2. The production volume variance occurs when using:
a. the absorption costing approach because of production exceeding the sales.
b. the absorption costing approach because production differs from that used in setting the
fixed overhead rate used in applying fixed overhead to production.
c. the variable costing approach because of sales exceeding the production for the period.
d. the variable costing approach because of production exceeding the sales for the period.

3. When sales are constant, but production fluctuates:


a. Net income will be erratic under variable costing.
b. Absorption costing will always show a net loss.
c. Variable costing will always show a positive net income.
d. Net income will be erratic under absorption costing.
4. If a firm produces more units that it sells, absorption costing, relative to variable costing, will result
in:
a. Higher income and assets c. lower income but higher assets
b. Higher income but lower assets d. lower income and assets
5. Under variable costing
a. Net income will tend to move based on changes in levels of production.
b. Inventory costs will always be lower than under absorption costing.
c. Net income will always be higher than under absorption costing.
d.

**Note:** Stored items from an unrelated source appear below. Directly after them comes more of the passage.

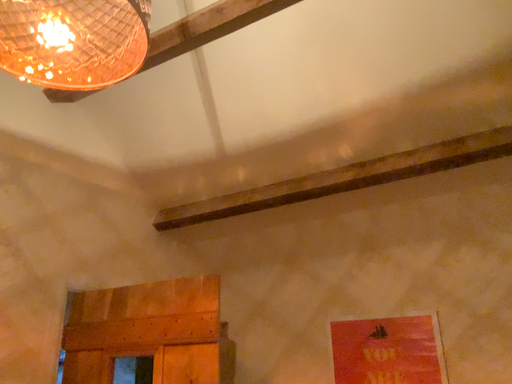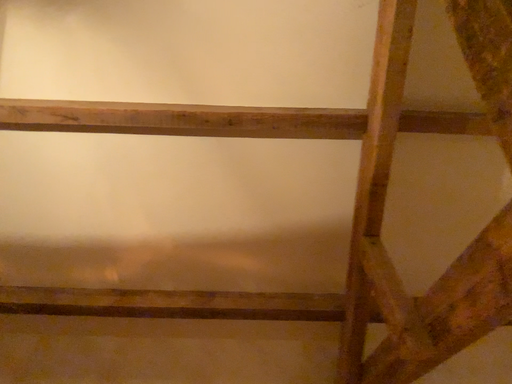
Question: How did the camera likely rotate when shooting the video?

Choices:
 (A) rotated left
 (B) rotated right

Answer: (B)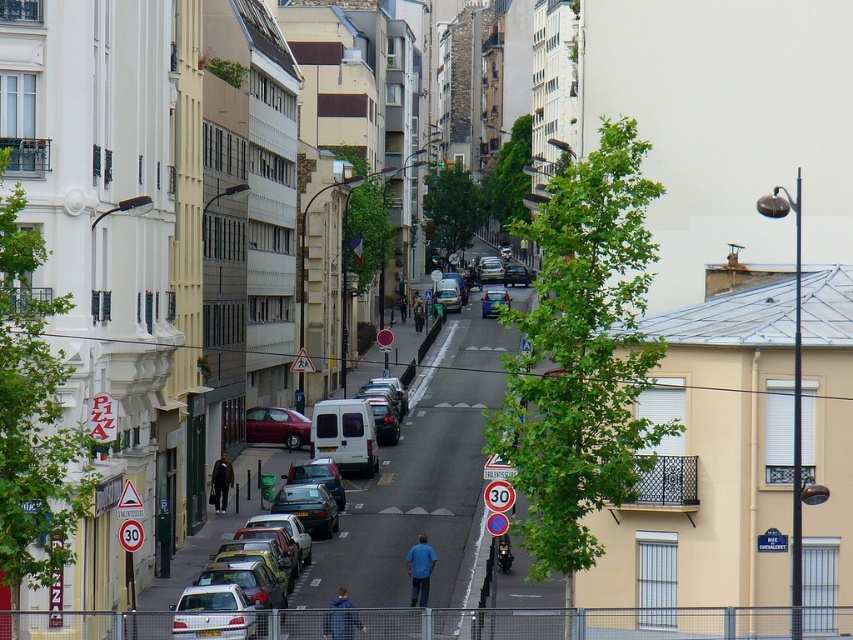
You are a delivery person standing at the blue fabric jacket at lower center location. You need to cross the street to deliver a package to a building on the other side. The silver metallic car at center is blocking your path. Can you safely walk around the car to reach the other side of the street?

The silver metallic car at center is 6.92 feet away from the blue fabric jacket at lower center. Since the distance between them is sufficient, you can safely walk around the car to reach the other side of the street.

You are a delivery person driving a van that is 7 meters long. You need to make a U turn on the street. The van requires a minimum of 15 meters to safely complete the U turn. Can you safely perform the U turn between the metallic blue car at center and the metallic silver car at center?

The distance between the metallic blue car at center and the metallic silver car at center is 17.65 meters. Since the van requires a minimum of 15 meters to safely complete the U turn, and the available space is 17.65 meters, which is more than sufficient, you can safely perform the U turn between the two cars.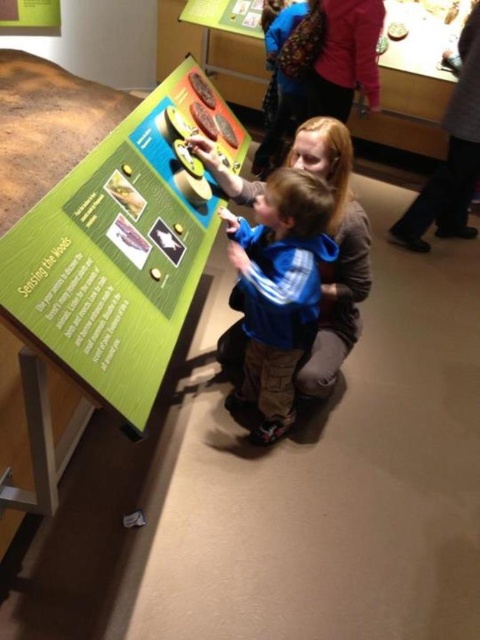
This screenshot has width=480, height=640. Identify the location of green matte board at center. (120, 248).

Net income will tend to vary inversely with production changes.
6. When production exceeds sales, fixed manufacturing overhead costs:
a. Are released from inventory under absorption costing.
b. Are deferred in inventory under absorption costing.
c. Are released from inventory under variable costing.
d. Are deferred in inventory under variable costing.
7. Absorption costing and variable costing differ in that:
a. Standards can be used with absorption costing, but not with variable costing.
b. Absorption costing inventories are more correctly valued.
c. Production influences income under absorption costing, but not under variable costing
d. Companies using absorption costing have lower fixed costs.
8. Which of the following statements is true for a firm that uses variable costing?
a. The cost of a unit of products changes because of change in number of units manufactured.
b. Profit fluctuates with sales.
c. An idle facility variation is calculated.
d. Product costs include variable administrative costs.